Le bon homme mourut de crapule en moins de rien[10]. On m’a dit, mais je ne voudrois pas l’assurer, qu’il mourut de déplaisir pour avoir reçu un coup de pied du cardinal de Richelieu. Le feu Roi vouloit avoir cent mille livres pour quelque chose ; le cardinal lui dit que M. de Bullion étoit chargé de dépenses pressées, et que cela seroit difficile pour le présent. Bullion parla comme le cardinal vouloit. À quelque temps de là, Coquet, confident de Bullion, avertit le Roi qu’on avoit des fonds. Il fallut donner cet argent au Roi. Le cardinal crut que Bullion avoit voulu faire sa cour à ses dépens, car le feu Roi avoit dit quelque chose sur cela au cardinal qui ne lui avoit pas plu. Il lui reprocha son alliance, le malmena et le frappa. Ce n’est pas la première fois que cela lui est arrivé. Dans la colère, il donna un soufflet à Cavoye pour avoir changé un ordre. Cela est de conséquence en fait de garde ; Cavoye avoit tort. À quelques jours de là, il lui en demanda pardon[11].

  1. Claude de Bullion, seigneur de Bonelles, surintendant des finances, ministre d’État, garde des sceaux des ordres du Roi, mort le 22 décembre 1640.
  2. Sa mère étoit une Lamoignon.
  3. On montra à Pompeo Frangipani, M. de Montmorency, M. de Bassompierre et ce petit bout d’homme ; et on lui dit : « Devinez lequel des trois a fait fortune par les femmes ? Il se mit à rire, et dit : « Serait-ce ce petit vilain ? — Oui ; les autres, tout beaux qu’ils sont, y ont dépensé cinq cent mille écus chacun. » (T.)
  4. Marie-Thérèse, femme de Louis XIV.
  5. En 1632.
  6. On m’a dit depuis que cela étoit vrai, et qu’il le fit pour gagner Senecterre. (T.) — On lit dans les Pièces intéressantes et peu connues, publiées par La Place :

    « Le surintendant ayant donné à dîner au premier maréchal de Grammont, au maréchal de Villeroy, au marquis de Souvré, et au comte d’Hautefeuille, fit servir au dessert trois bassins remplis de louis, dont il les engagea à prendre ce qu’ils en voudroient. Ils ne se firent pas trop prier, et s’en retournèrent les poches si pleines, qu’ils avoient peine à marcher ; ce qui faisoit beaucoup rire Bullion. Le Roi, qui faisoit les frais de cette plaisanterie, ne devoit pas la trouver tout-à-fait si bonne. »

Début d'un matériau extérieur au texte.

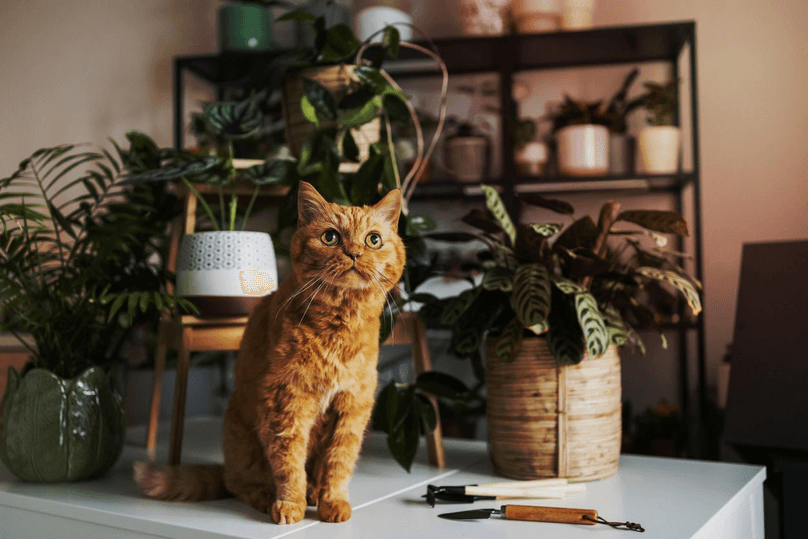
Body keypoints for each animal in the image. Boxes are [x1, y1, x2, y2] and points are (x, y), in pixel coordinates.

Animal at [135, 180, 408, 524]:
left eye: (373, 239)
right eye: (330, 237)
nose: (354, 253)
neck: (339, 325)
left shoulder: (352, 406)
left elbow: (339, 462)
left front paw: (333, 502)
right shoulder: (285, 401)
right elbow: (289, 462)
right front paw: (290, 505)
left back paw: (314, 493)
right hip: (244, 446)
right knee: (240, 484)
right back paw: (271, 498)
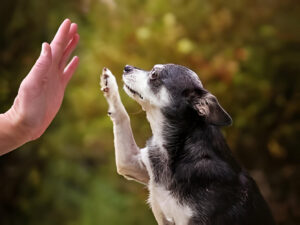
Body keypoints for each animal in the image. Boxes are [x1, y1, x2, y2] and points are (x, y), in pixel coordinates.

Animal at [99, 63, 276, 225]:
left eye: (154, 75)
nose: (127, 67)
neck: (179, 150)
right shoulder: (130, 163)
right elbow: (122, 116)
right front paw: (109, 83)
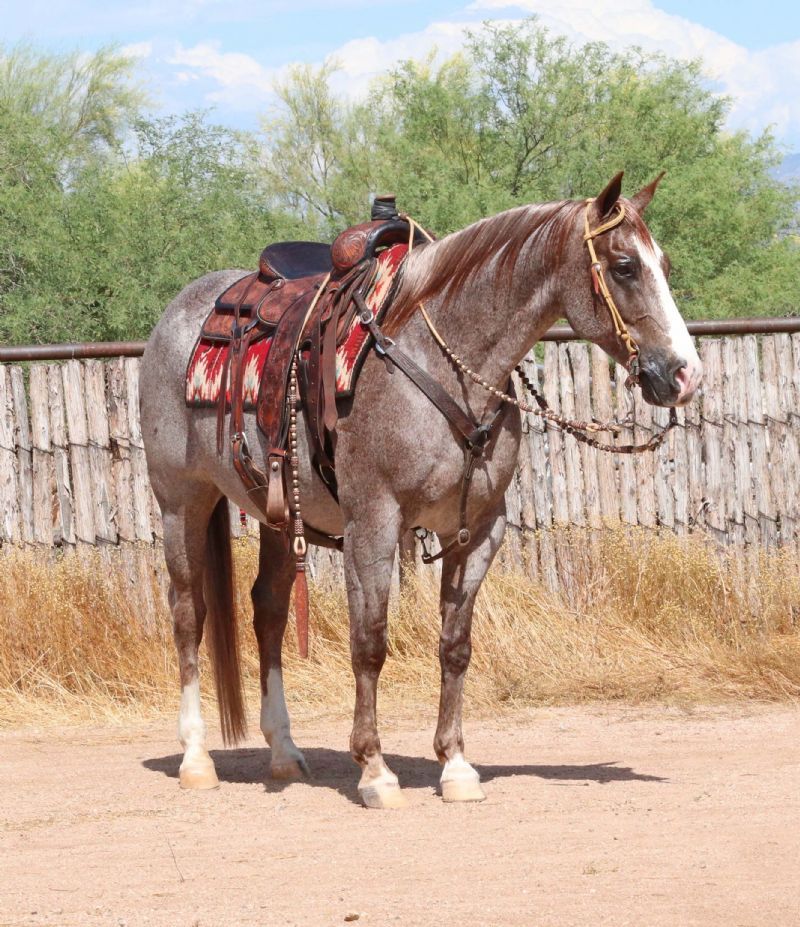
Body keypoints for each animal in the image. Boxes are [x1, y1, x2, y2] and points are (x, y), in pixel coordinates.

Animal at [140, 171, 702, 808]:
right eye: (625, 265)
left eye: (665, 263)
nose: (685, 374)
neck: (442, 361)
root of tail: (178, 313)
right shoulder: (374, 524)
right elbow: (370, 643)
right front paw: (375, 770)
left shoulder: (479, 532)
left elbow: (455, 646)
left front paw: (455, 766)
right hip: (180, 501)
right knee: (189, 613)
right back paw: (195, 757)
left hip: (279, 515)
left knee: (269, 612)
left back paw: (283, 751)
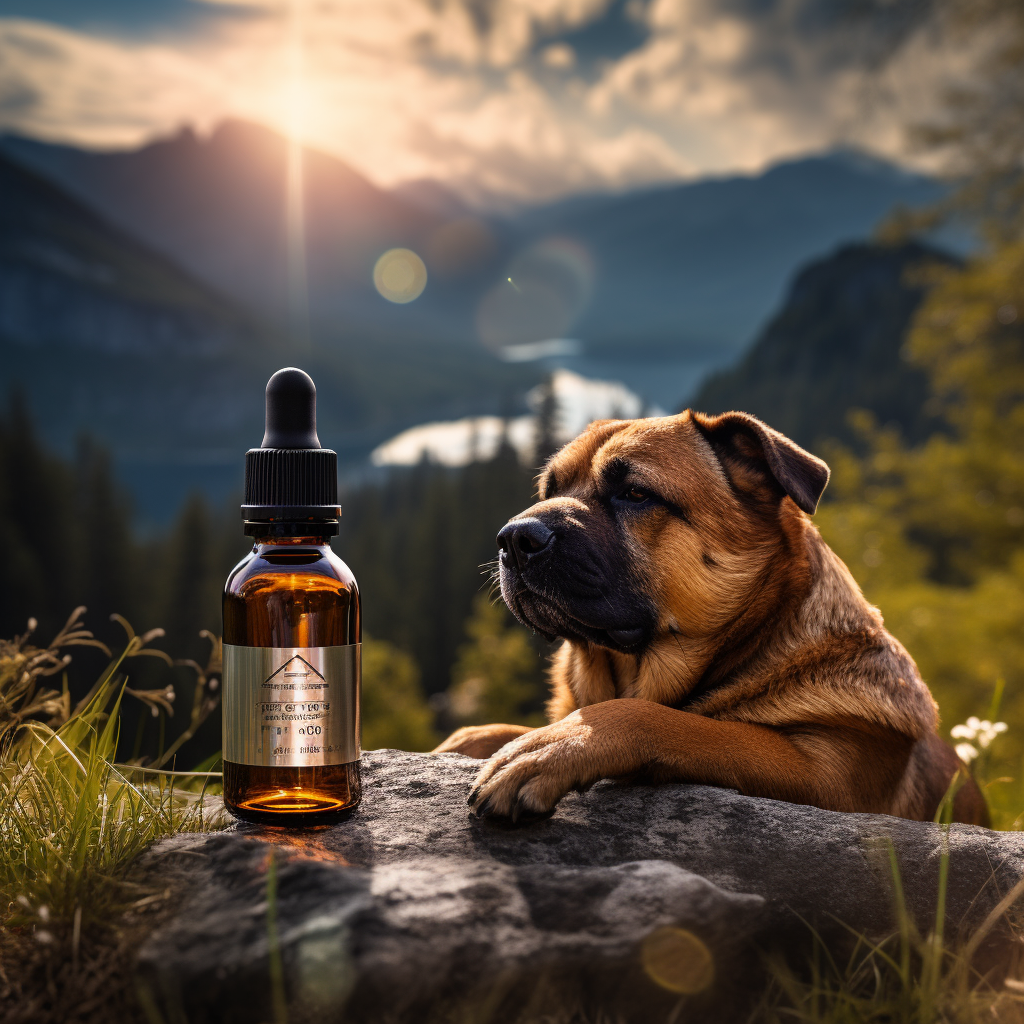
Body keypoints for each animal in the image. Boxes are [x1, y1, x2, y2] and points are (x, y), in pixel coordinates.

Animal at [434, 407, 991, 823]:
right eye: (549, 491)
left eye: (635, 493)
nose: (514, 539)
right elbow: (495, 730)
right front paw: (478, 740)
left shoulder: (830, 776)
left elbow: (666, 720)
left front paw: (553, 747)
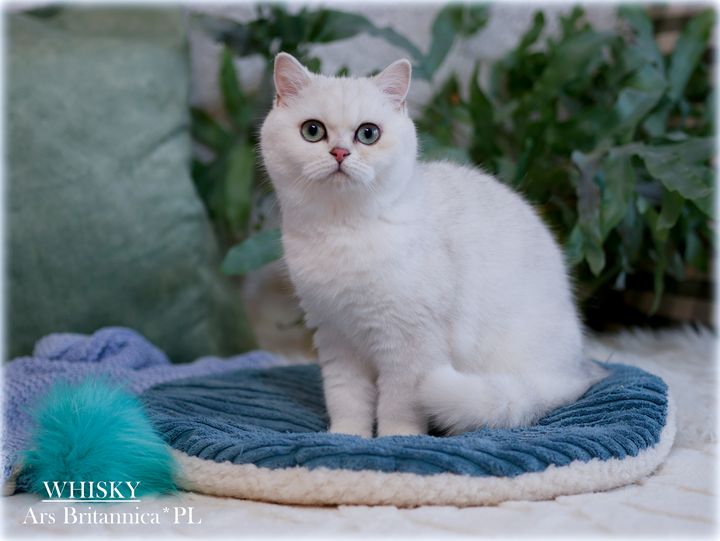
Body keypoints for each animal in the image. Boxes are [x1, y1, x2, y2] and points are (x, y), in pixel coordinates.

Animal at [259, 52, 605, 437]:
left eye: (368, 133)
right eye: (312, 131)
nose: (339, 153)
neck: (343, 230)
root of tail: (570, 375)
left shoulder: (411, 345)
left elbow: (398, 403)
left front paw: (398, 439)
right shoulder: (336, 339)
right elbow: (346, 398)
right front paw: (347, 437)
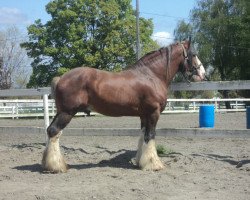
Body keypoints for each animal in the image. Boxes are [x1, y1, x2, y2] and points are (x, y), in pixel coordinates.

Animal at [41, 38, 205, 172]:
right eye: (194, 54)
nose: (203, 74)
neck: (151, 75)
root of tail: (61, 78)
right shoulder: (153, 112)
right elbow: (150, 136)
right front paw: (154, 164)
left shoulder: (144, 115)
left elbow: (143, 136)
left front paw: (140, 162)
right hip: (67, 113)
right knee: (54, 131)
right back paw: (56, 166)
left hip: (61, 112)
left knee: (50, 130)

  7. La Brosse disoit que le vin qui croissoit sur cette petite butte, qui est dans l’enclos de ce jardin, étoit assez bon, mais que si on le gardoit plus de deux ans, il sentoit la gadoue. C’est qu’autrefois on la jetoit en cet endroit-là, et que cette butte en a été composée, sinon en tout, au moins en partie. (T.) — C’est sur cette butte qu’a été tracé le labyrinthe entouré d’arbres verts que nous y voyons aujourd’hui.
  8. Gabriel Madelenet, poète latin du XVIIe siècle, mourut en 1661. Le comte de Brienne a recueilli ses vers, et les a publiés en 1662.
  9. Pompone de Bellièvre, né en 1606, mort en 1657.
  10. Cornuel ne mourut pas si commodément. Il eut le loisir d’avoir bien peur du diable, et comme il se tourmentoit comme un procureur qui se meurt, Bullion lui disoit : « Ne vous inquiétez point, tout est au Roi, et le Roi vous l’a donné. (T.)
  11. Louis XIV se repentit de s’être ainsi livré au premier mouvement de sa violence, car on le vit jeter sa canne par la fenêtre, de peur d’en frapper Lauzun.